Restorasyon sürecini denetleyen mühendis Hosni Al-Mazloum, saldırıların kültürel değerlere yönelik sistematik bir yıkım içerdiğini vurguladı.

Al-Mazloum, yalnızca Büyük Ömer Camii’nin değil, Paşa Sarayı, Elyazmaları Dairesi ve Gazze Belediye Binası gibi birçok tarihi yapının da hedef alındığını belirterek şunları söyledi:

Gazze’nin Eski Şehir bölgesindeki tarihi yapıların çoğu ya doğrudan vuruldu ya da ağır dolaylı hasar aldı. Büyük Ömer Camii de önceki savaşlarda zarar görmüştü ancak bu son yıkım eşi benzeri görülmemişti. Cami yapısının yüzde 60’ından fazlası yok oldu.

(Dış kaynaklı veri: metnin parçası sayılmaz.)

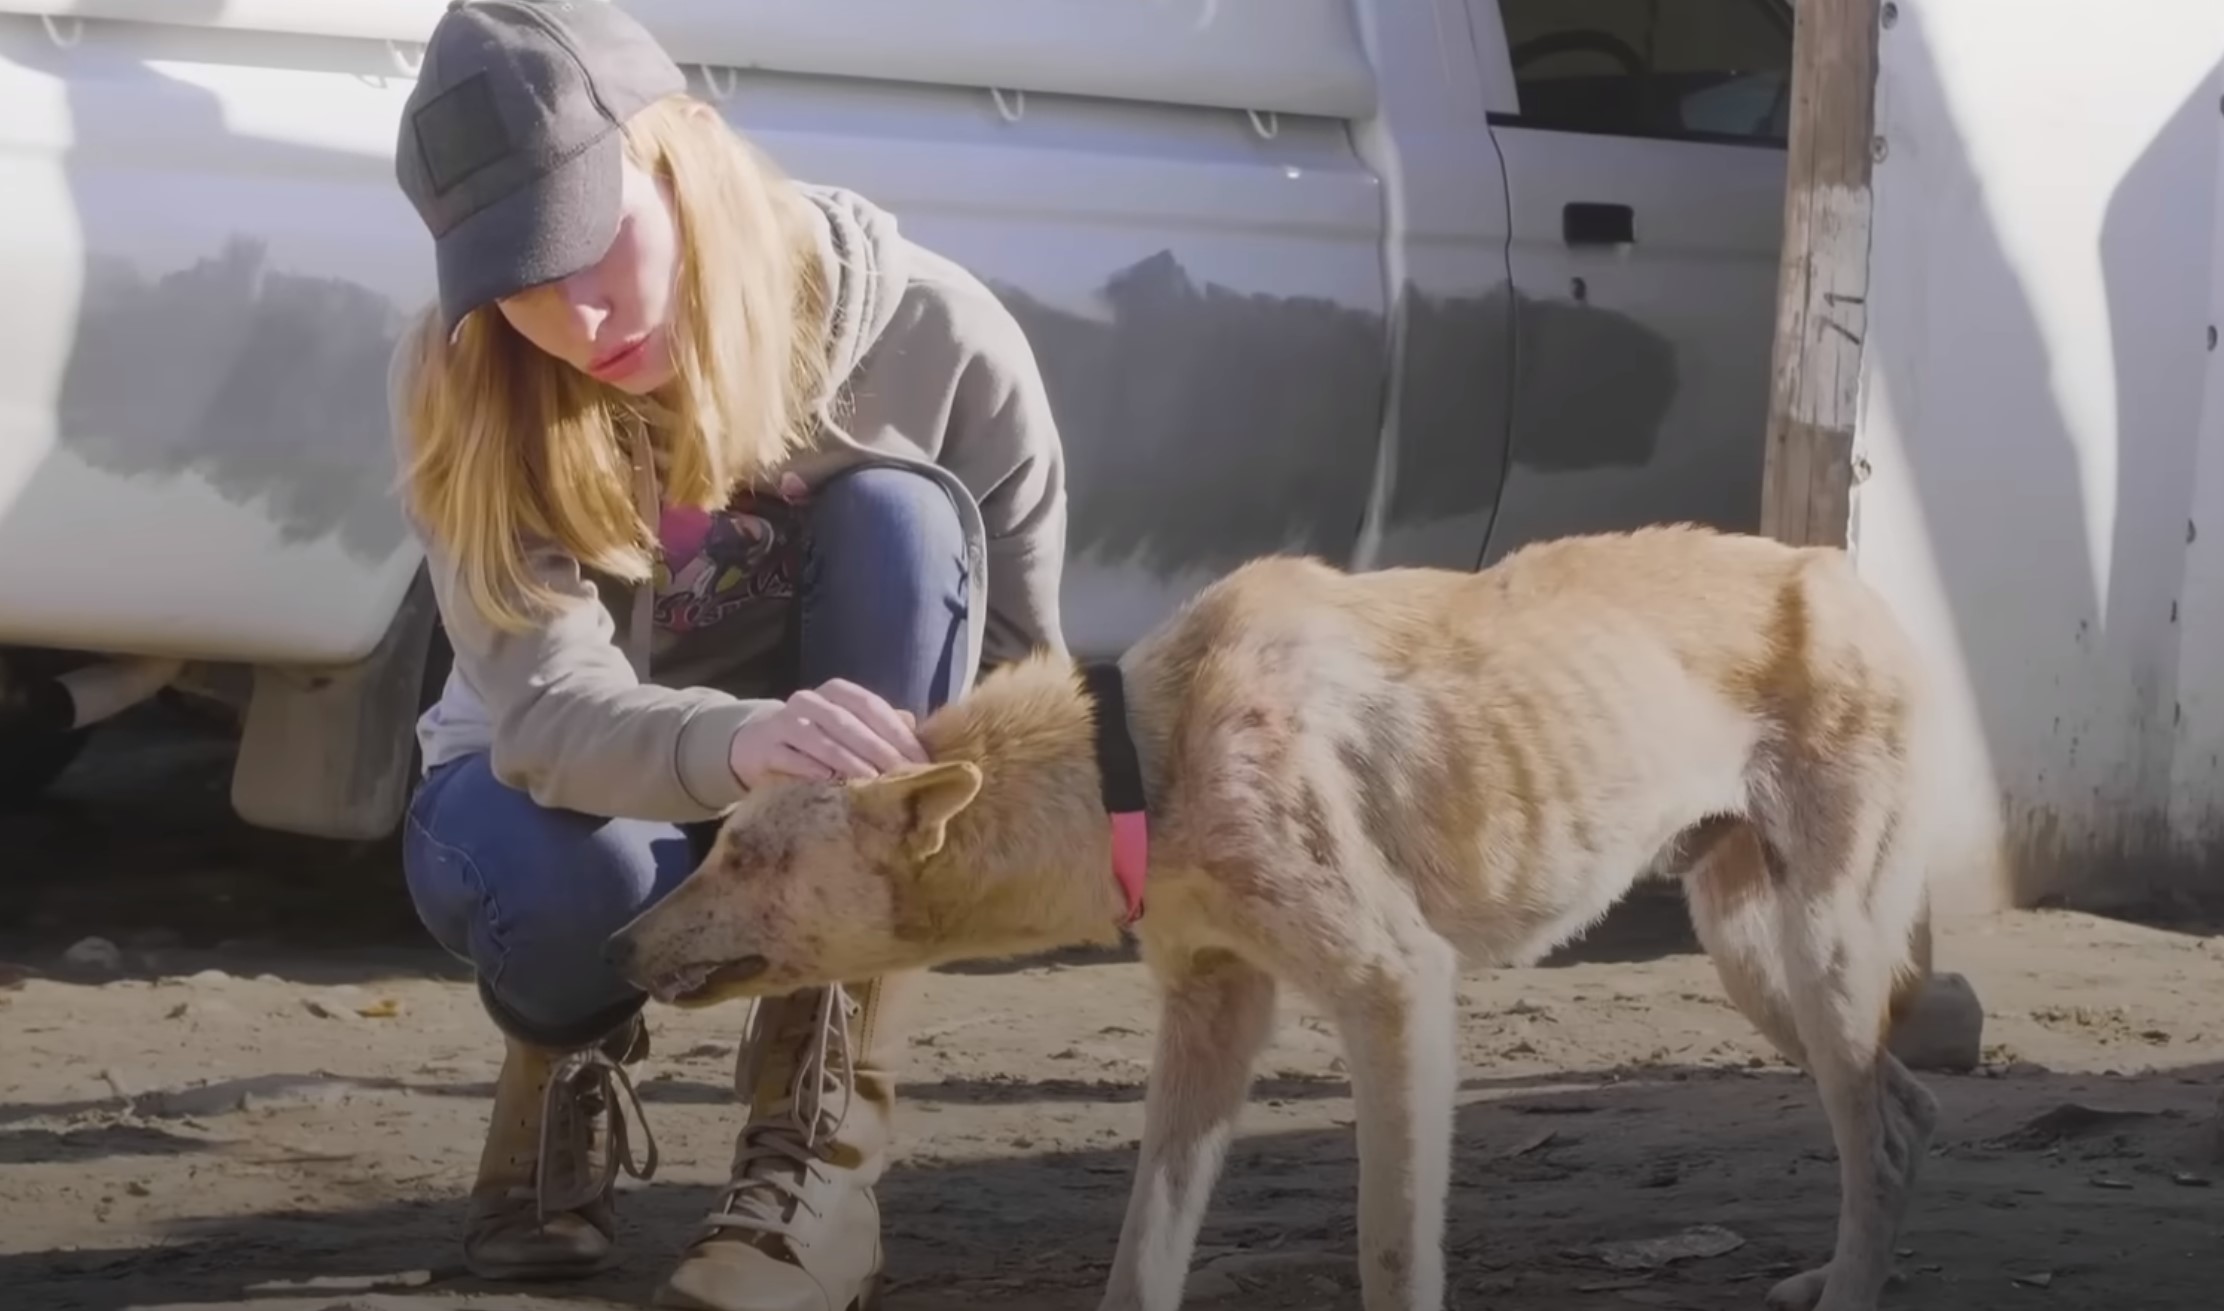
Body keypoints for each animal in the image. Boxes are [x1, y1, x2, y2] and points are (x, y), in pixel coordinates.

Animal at [604, 523, 1983, 1308]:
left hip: (1820, 953)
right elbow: (1142, 1257)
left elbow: (1391, 1255)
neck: (1141, 754)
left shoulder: (1396, 994)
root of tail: (1844, 573)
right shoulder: (1210, 1015)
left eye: (746, 852)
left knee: (1879, 1131)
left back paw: (1851, 1290)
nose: (615, 946)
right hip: (1755, 953)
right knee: (1904, 1118)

KISITLI İMKANLARLA ZORLU ÇALIŞMA

Al-Mazloum, ekiplerin oldukça zor koşullarda çalıştığını belirterek, en temel araç ve malzemelere ulaşmanın bile neredeyse imkânsız olduğunu ifade etti:

“En basit ekipmanlar bile yok denecek kadar az. Kırılan bir aleti onarma şansımız bile bulunmuyor.”

BÜYÜK ÖMER CAMİİ'NİN ÖNEMİ

Gazze’nin merkezindeki Eski Şehir bölgesinde yer alan Büyük Ömer Camii, kentin en eski ibadet mekânı olarak biliniyor.

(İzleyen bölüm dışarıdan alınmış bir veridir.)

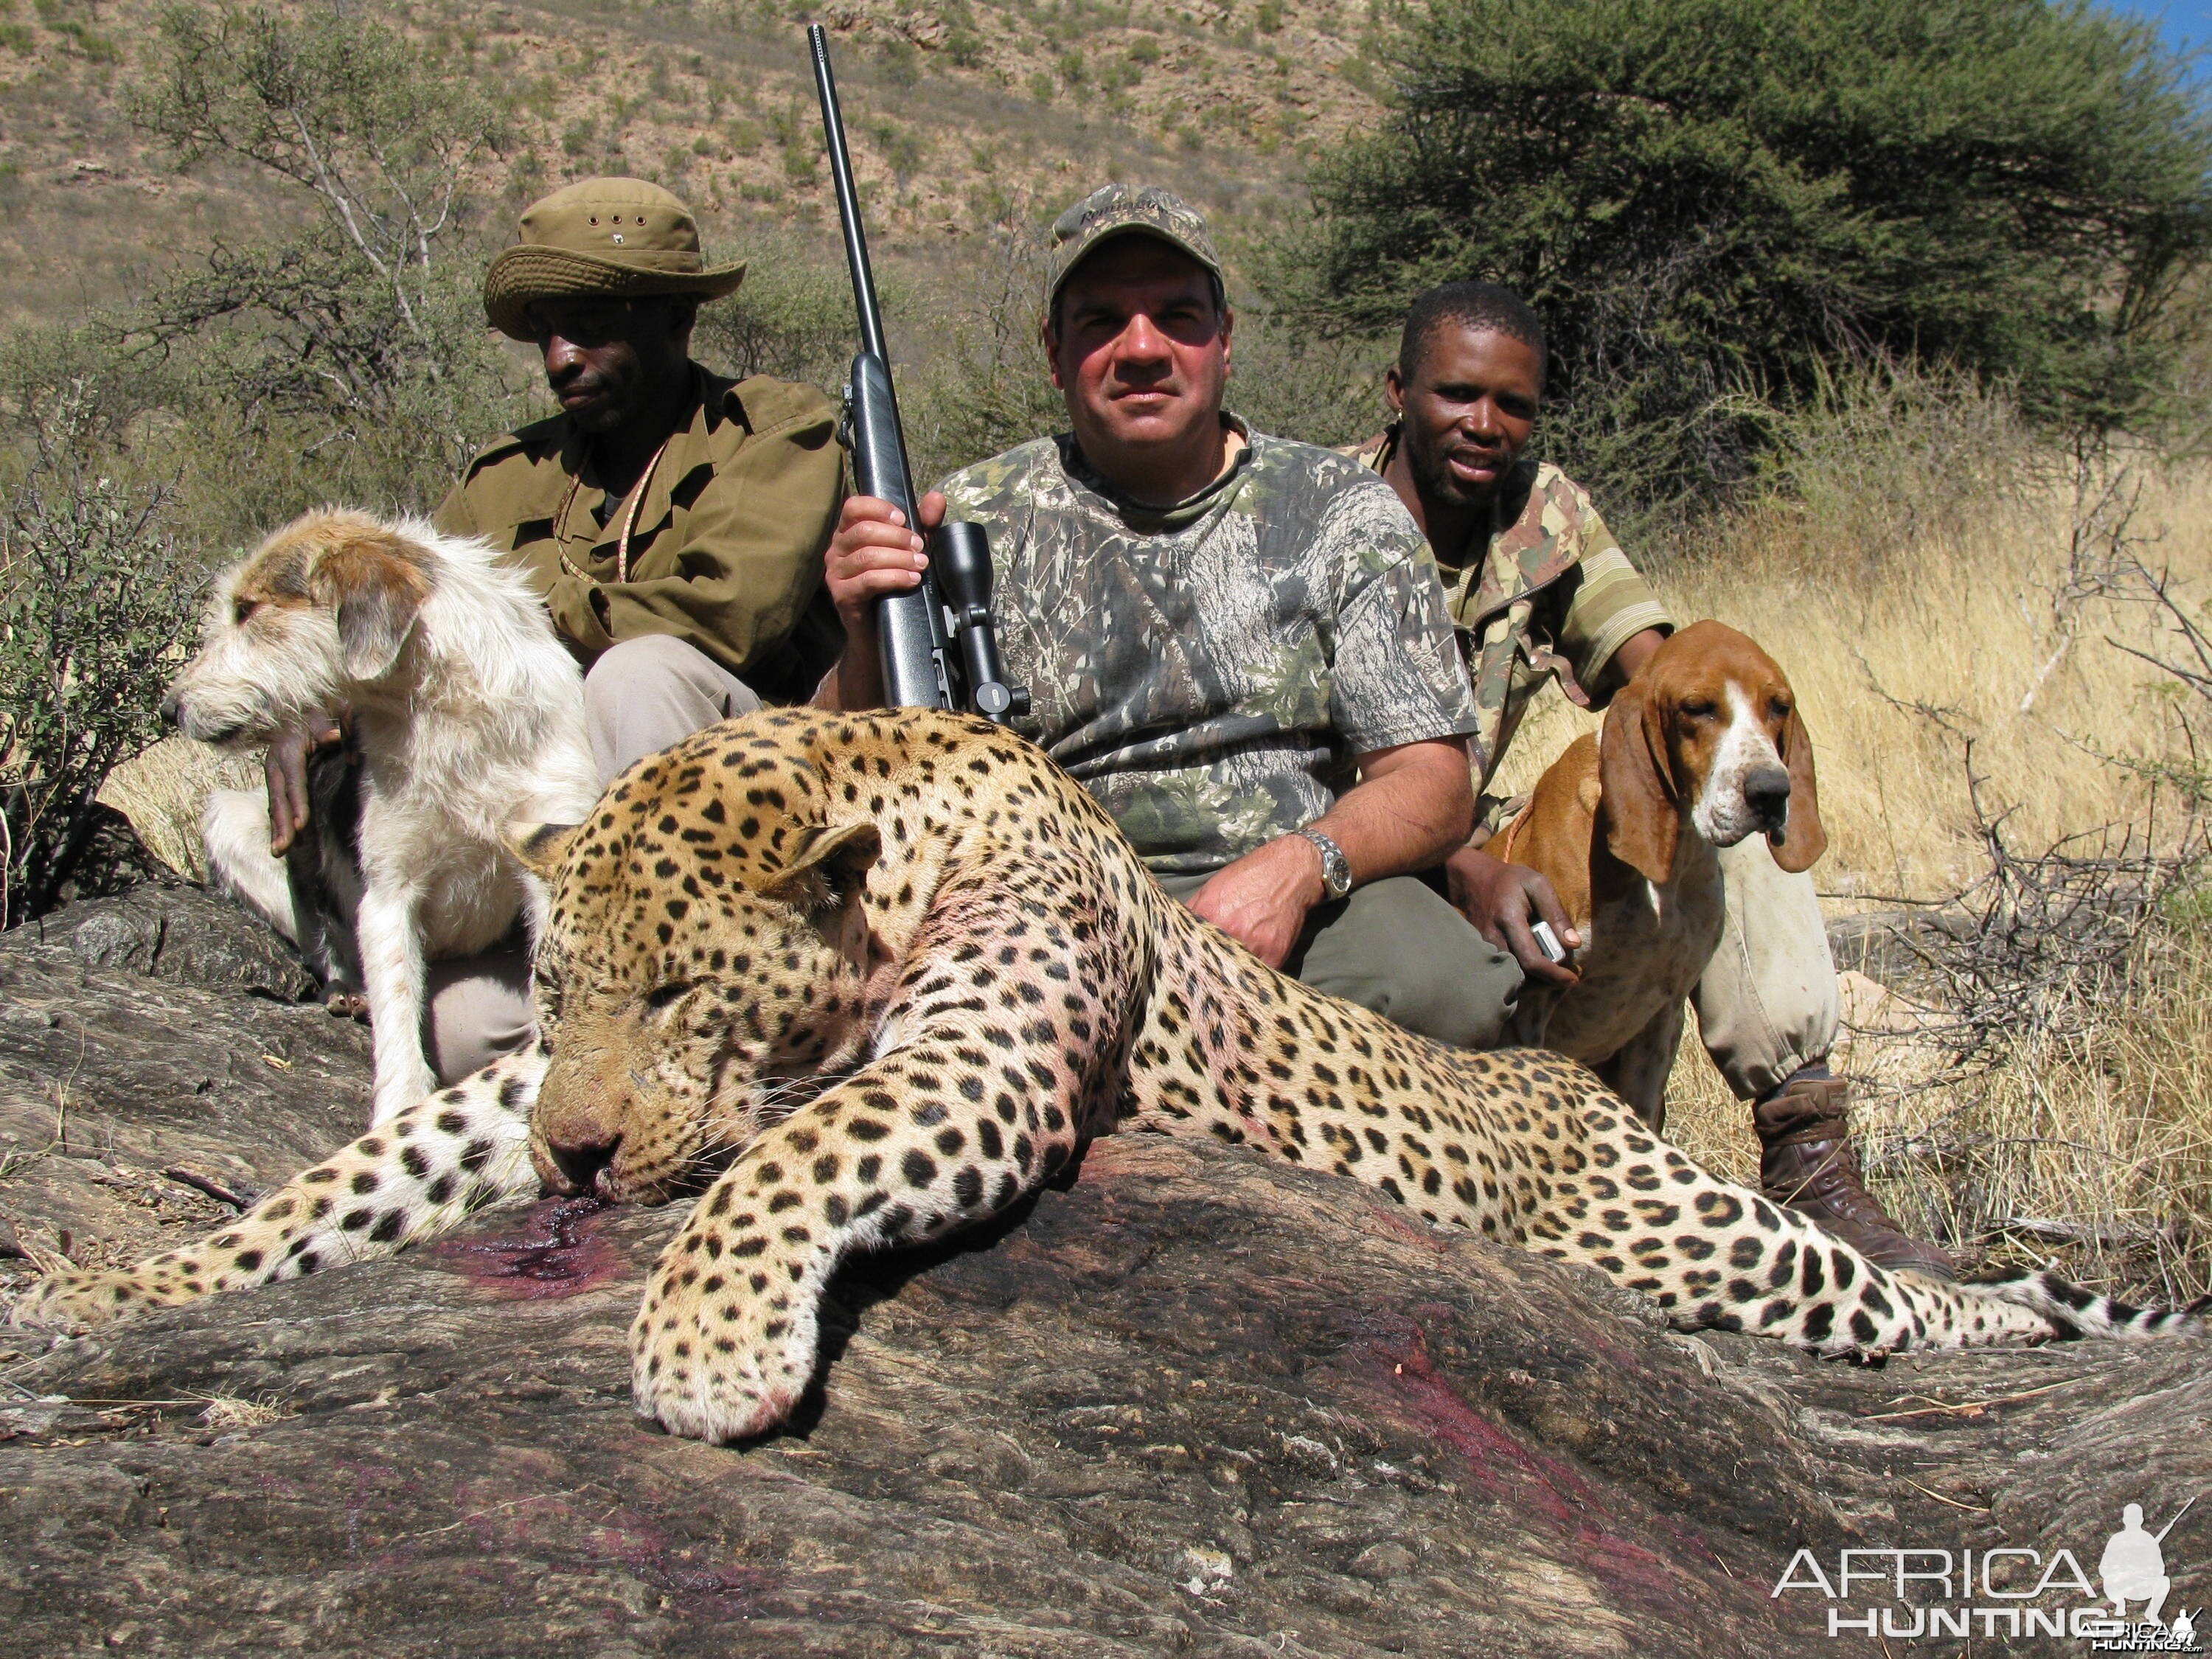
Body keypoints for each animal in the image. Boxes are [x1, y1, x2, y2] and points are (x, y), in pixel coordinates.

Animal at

Cami, 410 metrekarelik kapalı alanı ve bin 190 metrekarelik geniş avlusuyla binlerce kişiyi ağırlayabilecek kapasiteye sahip.

Kudüs’teki Mescid-i Aksa ve Akka’daki Cezzar Ahmed Paşa Camii’nden sonra Filistin’in üçüncü büyük camisi olarak kabul ediliyor.

KÜLTÜREL MİRAS BÜYÜK ZARAR GÖRDÜ

İsrail’in Ekim 2023’te başlattığı saldırılar Gazze’de altyapıdan kültürel mirasa kadar geniş çaplı yıkıma neden olmuştu.

Gazze Hükümeti Medya Ofisi’ne göre, bölgede bulunan 325 arkeolojik ve kültürel miras alanından 208’i tahrip edildi.

Restorasyon sürecinin, bölgedeki devam eden insani ve teknik zorluklara rağmen uzun soluklu bir çalışma olacağı belirtiliyor.